Wet van 08-10- 2025, Stb. 2025, 389

Wet houdende regels over onafhankelijke bijstand en individuele oordeelsvorming bij discriminatie en tot wijziging van de Algemene wet gelijke behandeling en enige andere wetten in verband met de invoering van regels inzake gelijke behandeling in Bonaire, Sint Eustatius en Saba (Wet bescherming tegen discriminatie op de BES)

—De Grondwet stelt een verbod op ongerechtvaardigd onderscheid en geldt in de gehele jurisdictie van Nederland, dus ook binnen de openbare lichamen van Nederland. Artikel 1 Gw. is uitgewerkt in een aantal gelijkebehandelingswetten, die discriminatie op de daarin genoemde gronden verbieden. Deze wetgeving geldt in het Europese deel van Nederland; op Bonaire, Sint Eustatius en Saba (de BES) geldt deze tot nu toe niet. Bij de wijziging van de staatkundige status van de BES in 2010 is er voor gekozen om deze wetgeving nog niet van toepassing te verklaren op genoemde eilanden. Inmiddels is afstand genomen van deze terughoudendheid en is men van mening dat wetgeving ook op de BES toepassing behoeft, tenzij er goede redenen zijn om dit niet te doen. Doel is het bereiken van een gelijkwaardig effect, passend bij het uitgangspunt dat de drie eilanden een gelijkwaardig deel van Nederland zijn. Hoewel de Grondwet differentiatie mogelijk maakt, is ervoor gekozen de gelijkebehandelingswetgeving integraal van toepassing te verklaren op de BES. Deze wet gaat uit van het principe dat het hier om grondrechten gaat die in Nederland in de volle breedte bescherming behoeven. Met de wet wordt de volgende wetgeving van toepassing op de BES:

  1. de Algemene wet gelijke behandeling (deze betreft gelijke behandeling op grond van godsdienst, levensovertuiging, politieke gezindheid, ras, geslacht, nationaliteit, seksuele gerichtheid of burgerlijke staat);
  2. de Wet gelijke behandeling op grond van handicap of chronische ziekte;
  3. de Wet gelijke behandeling mannen en vrouwen;
  4. de Wet gelijke behandeling op grond van leeftijd bij de arbeid;
  5. artikel V van de Wet van 3 juli 1996 houdende wijziging van het Burgerlijk Wetboek en de Ambtenarenwet in verband met het verbod tot maken van onderscheid tussen werknemers naar arbeidsduur (Stb. 1996, 391);
  6. artikel III van de Wet van 7 november 2002 tot uitvoering van richtlijn 1999/70/EG van de Raad van de Europese Unie van 28 juni 1999 betreffende de door het EVV, de UNICE en het CEEP gesloten raamovereenkomst inzake arbeidsovereenkomsten voor bepaalde tijd (Stb. 2002, 560);
  7. enkele bepalingen van het Burgerlijk Wetboek.
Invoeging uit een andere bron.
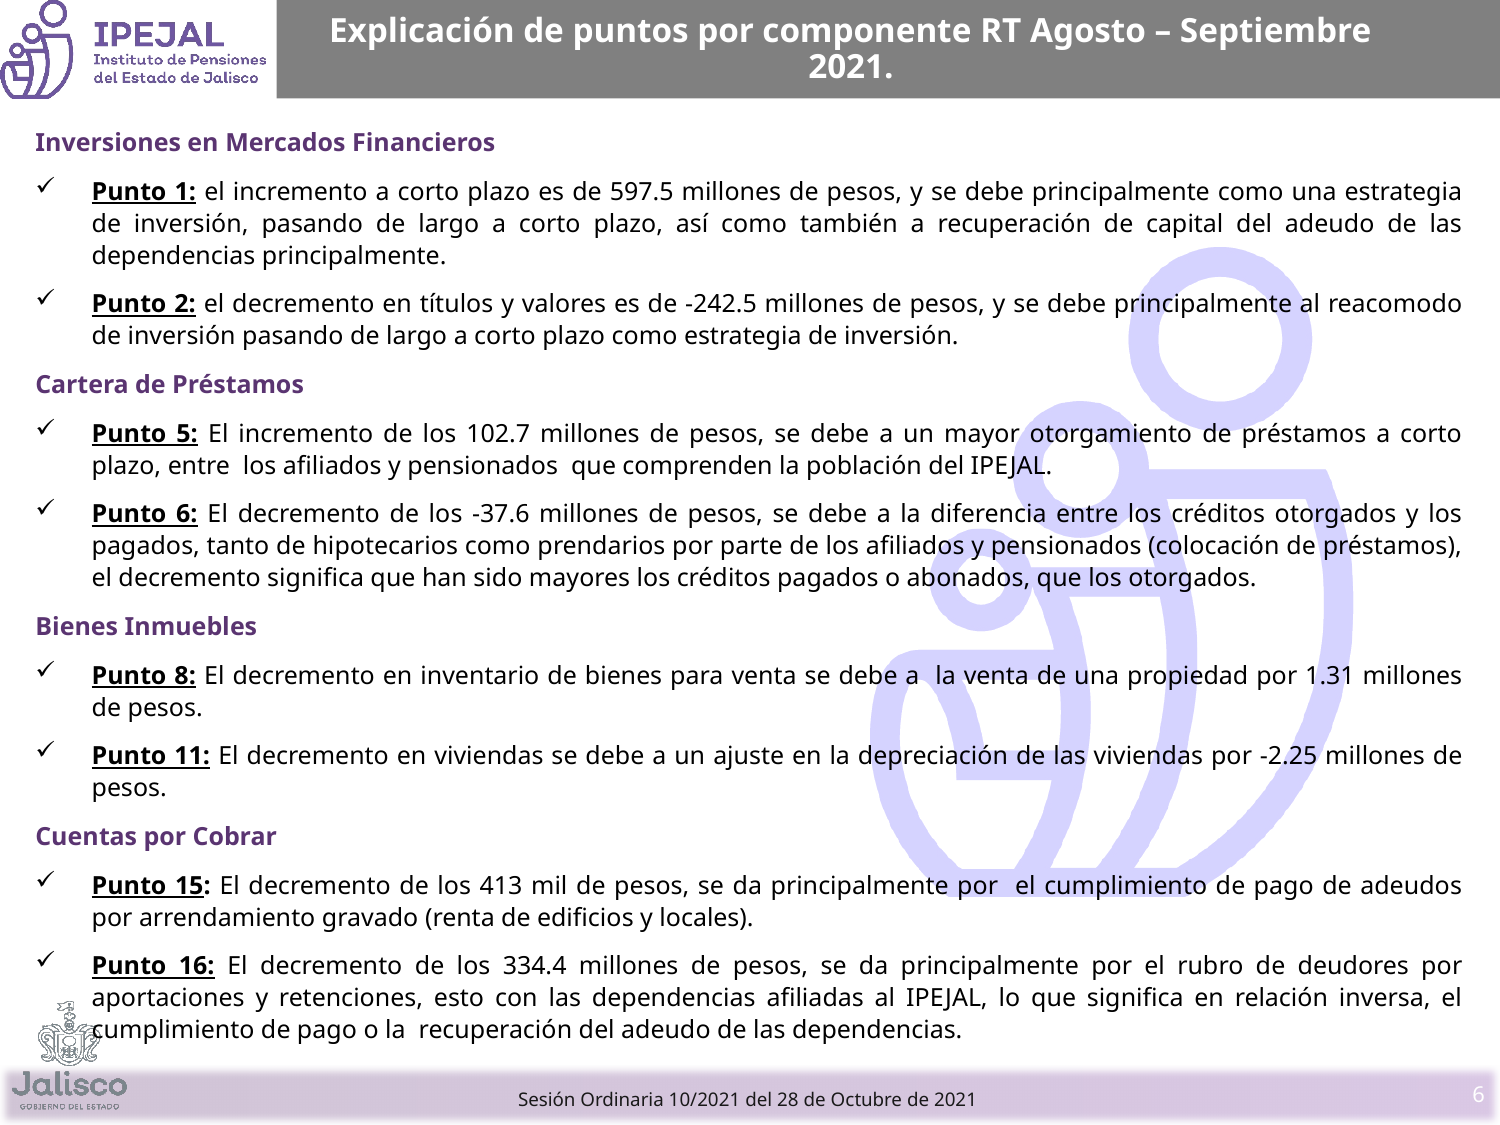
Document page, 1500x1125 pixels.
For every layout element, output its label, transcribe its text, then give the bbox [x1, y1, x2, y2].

picture [0, 993, 153, 1120]
footer Sesión Ordinaria 10/2021 del 28 de Octubre de 2021 [471, 1081, 1029, 1116]
text_box Inversiones en Mercados Financieros Punto 1: el incremento a corto plazo es de 597.5 millones de pesos, y se debe principalmente como una estrategia de inversión, pasando de largo a corto plazo, así como también a recuperación de capital del adeudo de las dependencias principalmente. Punto 2: el decremento en títulos y valores es de -242.5 millones de pesos, y se debe principalmente al reacomodo de inversión pasando de largo a corto plazo como estrategia de inversión. Cartera de Préstamos Punto 5: El incremento de los 102.7 millones de pesos, se debe a un mayor otorgamiento de préstamos a corto plazo, entre los afiliados y pensionados que comprenden la población del IPEJAL. Punto 6: El decremento de los -37.6 millones de pesos, se debe a la diferencia entre los créditos otorgados y los pagados, tanto de hipotecarios como prendarios por parte de los afiliados y pensionados (colocación de préstamos), el decremento significa que han sido mayores los créditos pagados o abonados, que los otorgados. Bienes Inmuebles Punto 8: El decremento en inventario de bienes para venta se debe a la venta de una propiedad por 1.31 millones de pesos. Punto 11: El decremento en viviendas se debe a un ajuste en la depreciación de las viviendas por -2.25 millones de pesos. Cuentas por Cobrar Punto 15: El decremento de los 413 mil de pesos, se da principalmente por el cumplimiento de pago de adeudos por arrendamiento gravado (renta de edificios y locales). Punto 16: El decremento de los 334.4 millones de pesos, se da principalmente por el rubro de deudores por aportaciones y retenciones, esto con las dependencias afiliadas al IPEJAL, lo que significa en relación inversa, el cumplimiento de pago o la recuperación del adeudo de las dependencias. [20, 117, 1480, 1052]
title Explicación de puntos por componente RT Agosto – Septiembre 2021. [277, 1, 1425, 99]
picture [0, 0, 266, 99]
slide_number 6 [1149, 1065, 1500, 1125]
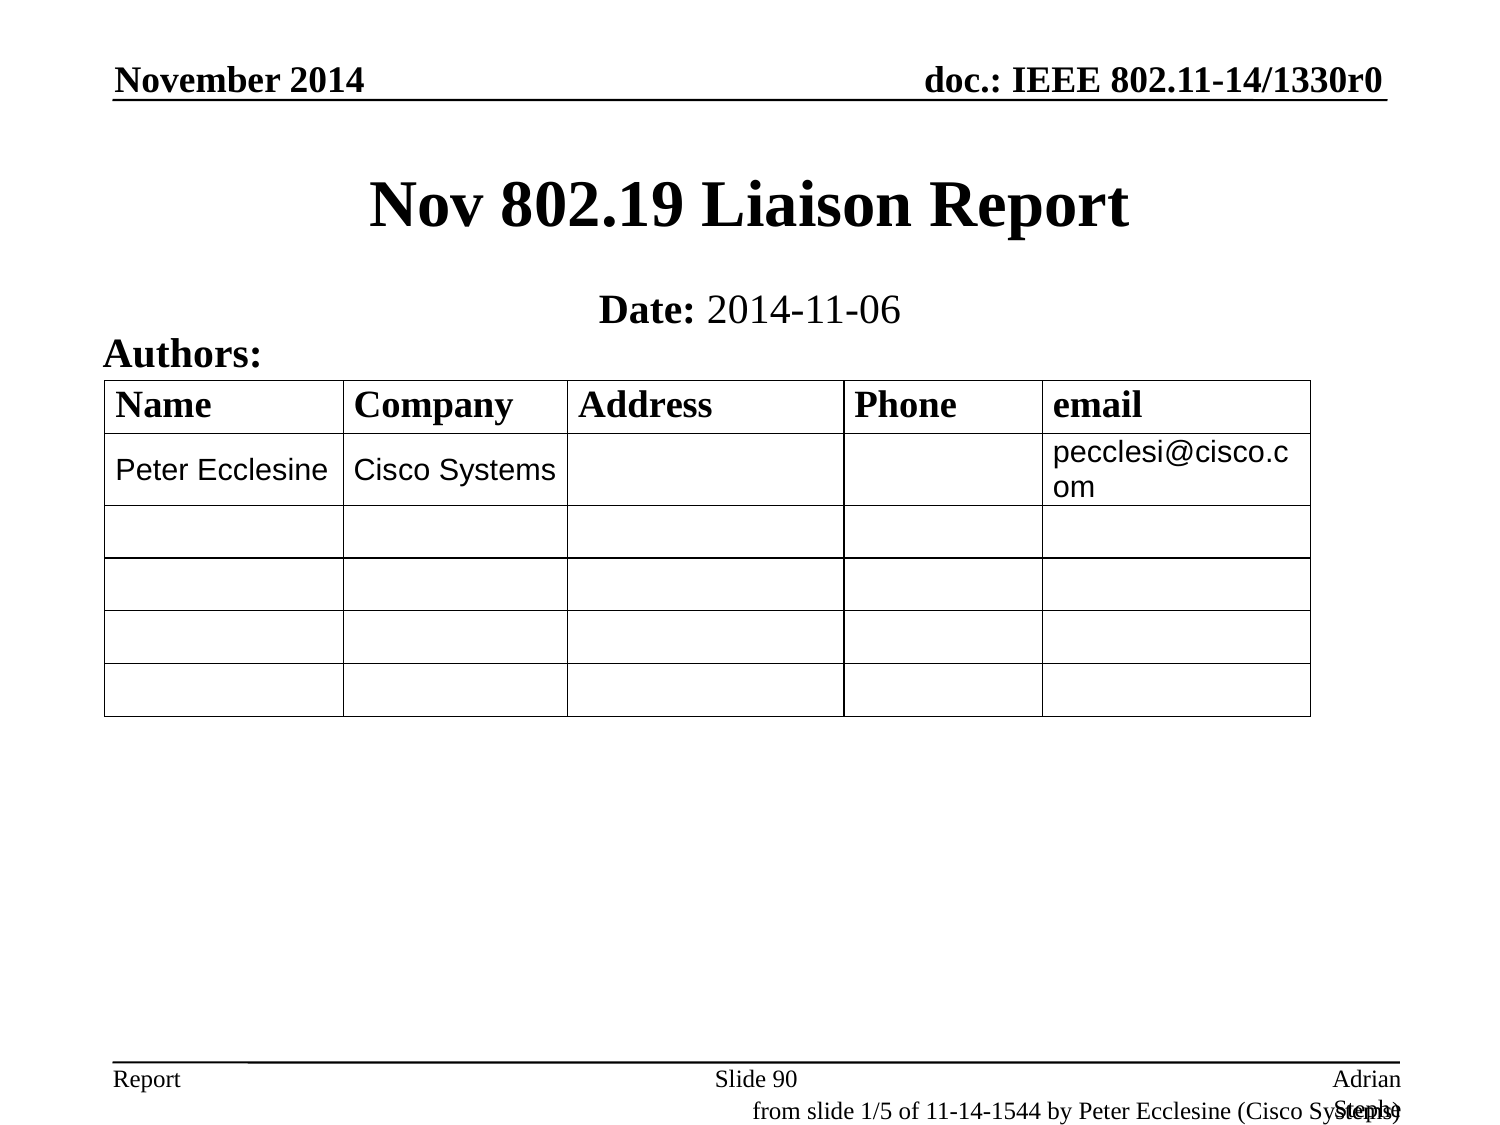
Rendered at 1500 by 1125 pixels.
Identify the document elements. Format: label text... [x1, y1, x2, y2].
De bovenstaande wetten bevatten primair normen voor burgers, bedrijven en organisaties. Ze gelden dus in horizontale, private verhoudingen. De overheid die zich als een dergelijke private partij gedraagt valt ook onder de reikwijdte van de wet. De uitoefening van publiekrechtelijk eenzijdig overheidshandelen valt dus in beginsel niet binnen de reikwijdte van de gelijkebehandelingswetgeving. De wetten kennen een vergelijkbare systematiek. Zowel direct als indirect onderscheid is in beginsel verboden. Er zijn enkele absolute verboden (bijvoorbeeld op seksuele intimidatie) en er zijn gerechtvaardigde uitzonderingen mogelijk. Waar in de wetgeving naar arbeidsovereenkomsten naar burgerlijk recht wordt verwezen en ambtenaren niet worden inbegrepen is van toepassing verklaring op de BES onvoldoende. Ambtenaren op de BES hebben geen arbeidsovereenkomst naar burgerlijk recht, maar vallen rechtspositioneel onder de Ambtenarenwet BES. Om hen bescherming te bieden op het gebied van gelijke behandeling zijn in de wet aanvullende bepalingen opgenomen.
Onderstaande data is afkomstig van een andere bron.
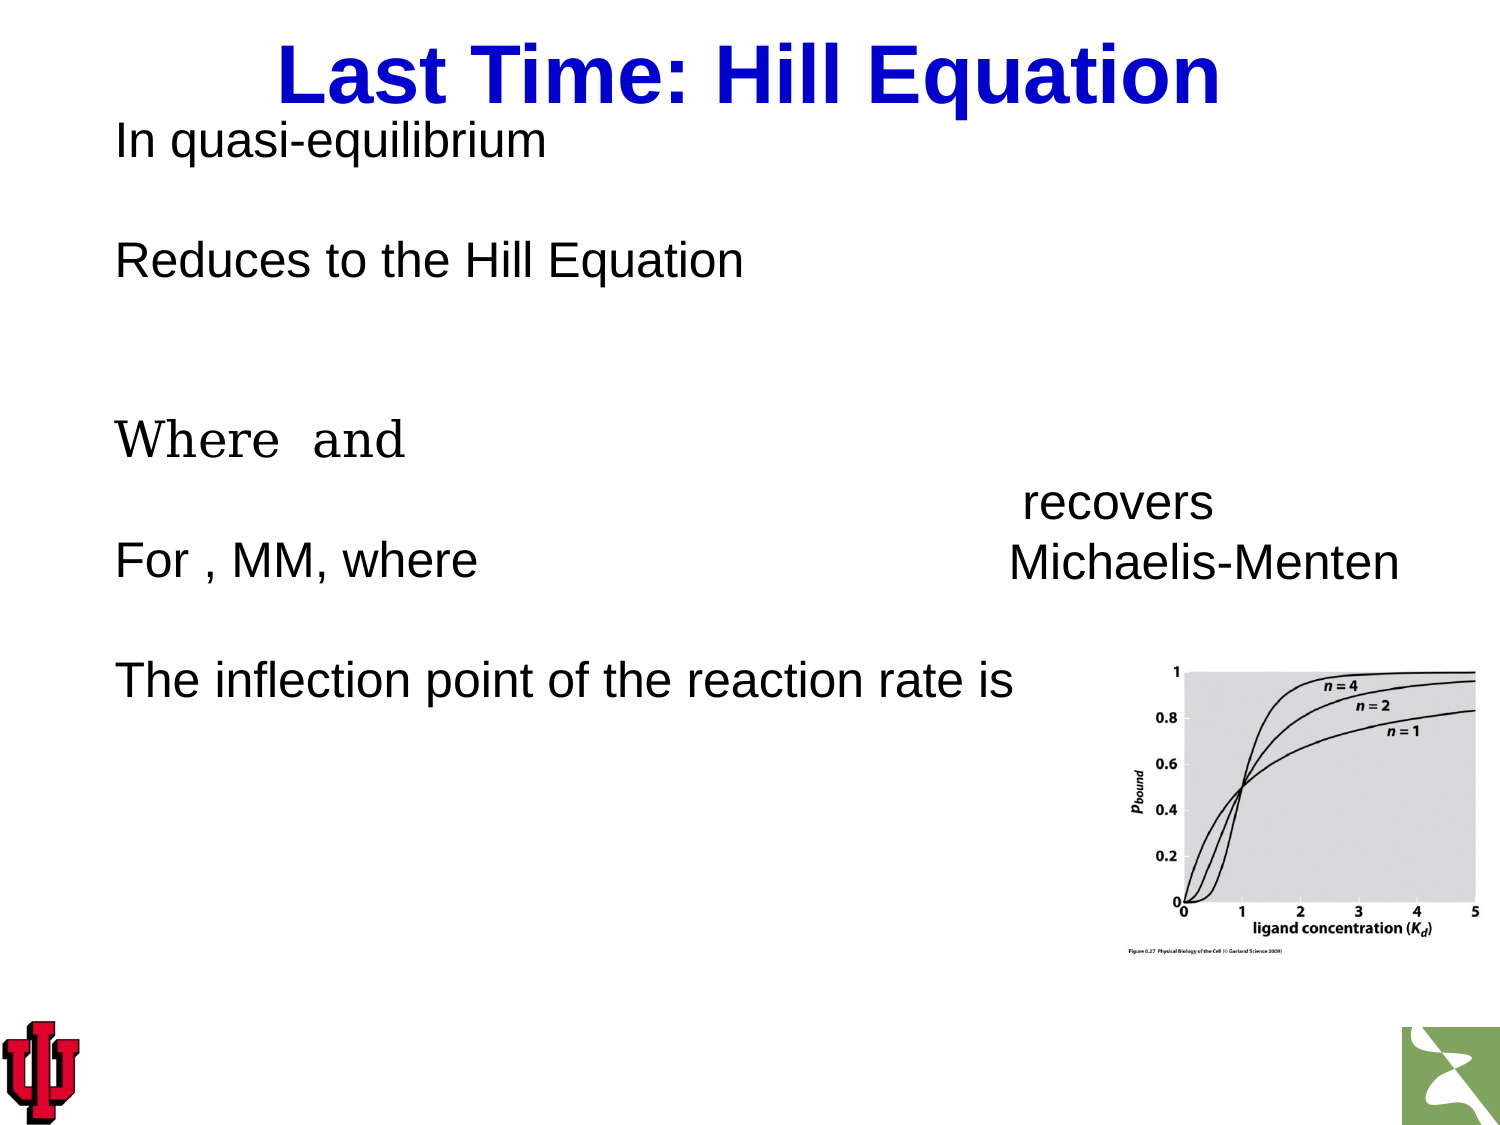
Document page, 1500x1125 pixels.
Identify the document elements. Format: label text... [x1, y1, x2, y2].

Om wetssystematische redenen is ervoor gekozen om geen eigen ‘BES-wet’ tot stand te brengen, maar een wet te formuleren waarmee de bestaande gelijkebehandelingswetten van toepassing worden op de BES. Deze wens is ook vanuit de eilanden geuit, om redenen van duidelijkheid en eenvormigheid, toekomstbestendigheid en het voorkomen van ruis bij toepassing.

Deze wet treedt in werking op een bij koninklijk besluit te bepalen tijdstip.